--- Exercise description ---
Count the lines in the entries that contain the string "green". State nothing but the number.

(Data extracted from a collection)

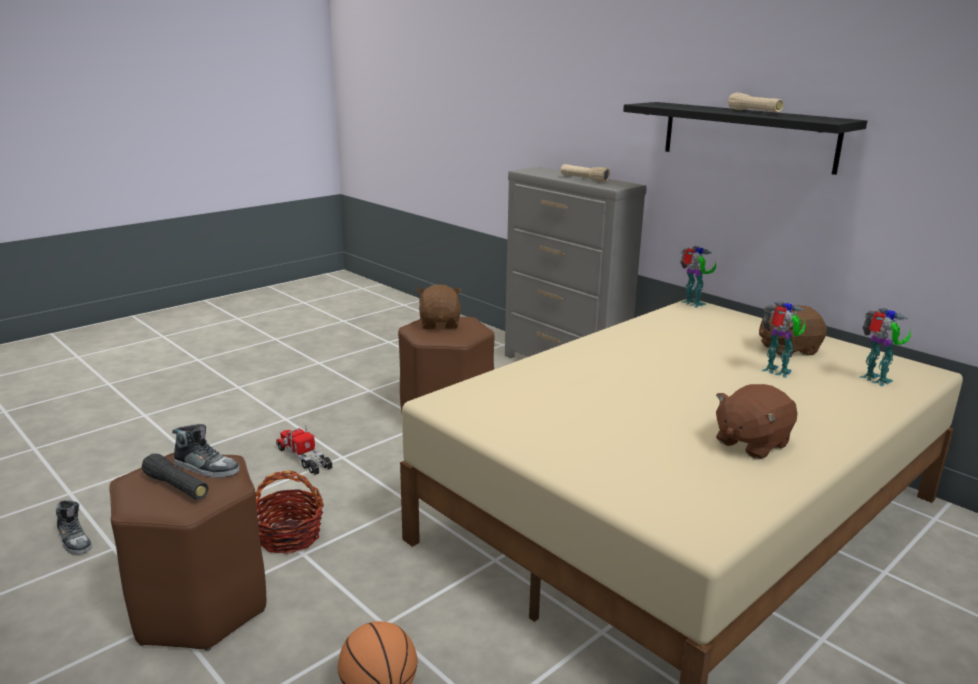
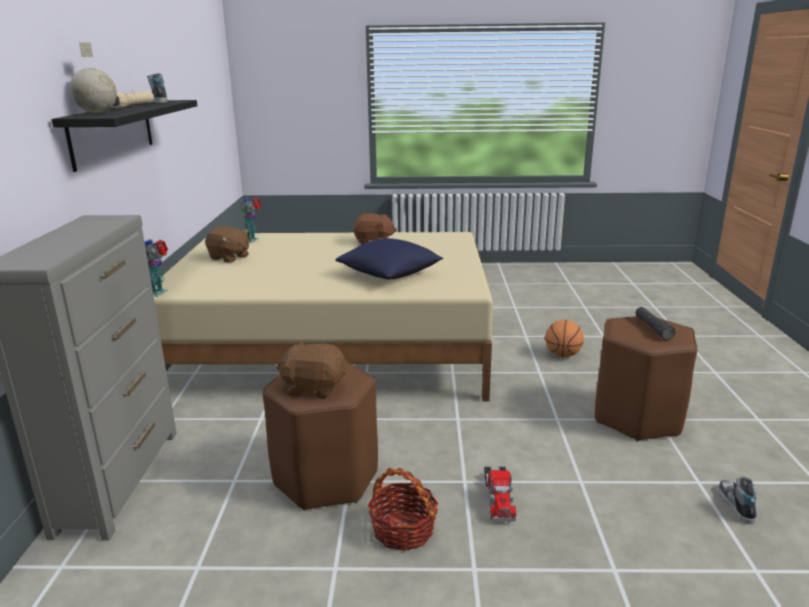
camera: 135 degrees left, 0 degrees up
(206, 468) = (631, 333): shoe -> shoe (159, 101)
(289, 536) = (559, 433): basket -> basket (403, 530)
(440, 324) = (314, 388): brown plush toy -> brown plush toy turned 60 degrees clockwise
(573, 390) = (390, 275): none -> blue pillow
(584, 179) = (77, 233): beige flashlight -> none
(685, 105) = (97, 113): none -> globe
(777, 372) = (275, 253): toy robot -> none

...

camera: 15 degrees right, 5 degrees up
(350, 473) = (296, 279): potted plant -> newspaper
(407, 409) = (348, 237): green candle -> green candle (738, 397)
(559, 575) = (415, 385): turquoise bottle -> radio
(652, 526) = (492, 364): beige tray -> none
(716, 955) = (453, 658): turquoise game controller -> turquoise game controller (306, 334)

...

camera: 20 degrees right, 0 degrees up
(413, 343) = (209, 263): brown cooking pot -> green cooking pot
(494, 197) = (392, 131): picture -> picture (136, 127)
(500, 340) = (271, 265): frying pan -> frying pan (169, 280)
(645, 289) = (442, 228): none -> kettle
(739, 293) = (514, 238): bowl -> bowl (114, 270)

--- Response for this exercise ---
2